De acordo com a publicação, a parceria entre as duas entidades é destinada para análise de dados de satélites chineses dentro do Brasil. Conforme a reportagem, o relatório publicado no Comitê Seleto sobre a China, classificou a instalação em território brasileiro como “não oficial”. Os autores da pesquisa ainda consideraram que a estrutura possibilitaria a China a encontrar ativos militares estrangeiros e rastrear objetos espaciais em tempo real na América do Sul. 

 

“[A base] fornece à RPC [República Popular da China] um canal para observar e influenciar a doutrina espacial militar brasileira, ao mesmo tempo que estabelece uma presença permanente em uma região vital para a segurança nacional dos EUA”, diz um trecho do relatório.

 

Outra plataforma do tipo teria sido mencionada no Laboratório Conjunto China-Brasil para Radioastronomia Tecnologia na Serra do Uruba, na Paraíba. De acordo com o Poder 360, o laboratório é uma parceria entre o Instituto de Pesquisa em Comunicações da Rede de Ciência e Tecnologia Elétrica da China com a UFCG (Universidade Federal de Campina Grande) e a UFPB (Universidade Federal da Paraíba) firmada em 2025.

 

O projeto é voltado para colaboração bilateral em pesquisa avançada em radioastronomia.
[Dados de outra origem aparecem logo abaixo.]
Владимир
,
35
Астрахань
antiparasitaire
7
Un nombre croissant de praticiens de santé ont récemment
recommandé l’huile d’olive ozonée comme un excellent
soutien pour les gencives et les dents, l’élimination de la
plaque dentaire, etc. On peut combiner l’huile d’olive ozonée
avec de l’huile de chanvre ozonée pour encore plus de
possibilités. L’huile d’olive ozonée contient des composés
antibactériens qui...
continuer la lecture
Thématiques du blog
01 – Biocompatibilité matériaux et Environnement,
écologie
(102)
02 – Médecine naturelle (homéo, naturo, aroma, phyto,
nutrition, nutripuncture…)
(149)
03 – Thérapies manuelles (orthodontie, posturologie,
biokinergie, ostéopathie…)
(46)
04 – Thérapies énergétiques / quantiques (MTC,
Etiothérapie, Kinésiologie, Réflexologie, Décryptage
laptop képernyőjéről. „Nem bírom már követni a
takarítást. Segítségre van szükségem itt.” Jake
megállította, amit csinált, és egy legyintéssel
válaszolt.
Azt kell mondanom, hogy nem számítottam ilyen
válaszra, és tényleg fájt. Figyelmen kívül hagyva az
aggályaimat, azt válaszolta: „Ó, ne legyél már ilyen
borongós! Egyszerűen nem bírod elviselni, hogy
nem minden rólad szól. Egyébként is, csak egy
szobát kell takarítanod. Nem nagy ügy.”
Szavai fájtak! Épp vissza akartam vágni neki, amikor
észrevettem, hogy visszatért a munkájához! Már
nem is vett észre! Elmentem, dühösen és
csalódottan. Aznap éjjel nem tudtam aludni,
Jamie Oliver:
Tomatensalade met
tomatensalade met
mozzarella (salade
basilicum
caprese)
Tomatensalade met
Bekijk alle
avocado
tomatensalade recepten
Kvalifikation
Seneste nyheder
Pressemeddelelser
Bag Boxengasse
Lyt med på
O motivo do Congresso norte-americano acompanhar essa iniciativa, seria porque o Instituto de Pesquisa em Comunicações da Rede de Ciência e Tecnologia Elétrica da China estaria integrado à base industrial de defesa da China e “as aplicações tecnológicas mais amplas desses sistemas de observação do espaço profundo podem ter capacidades de uso duplo para inteligência militar”.

 

O relatório observou ainda que as parcerias foram feitas pelos chineses para criar uma rede de influência através do comércio bilateral. Os chineses teriam também cerca de 10 bases deste tipo no continente sul-americano.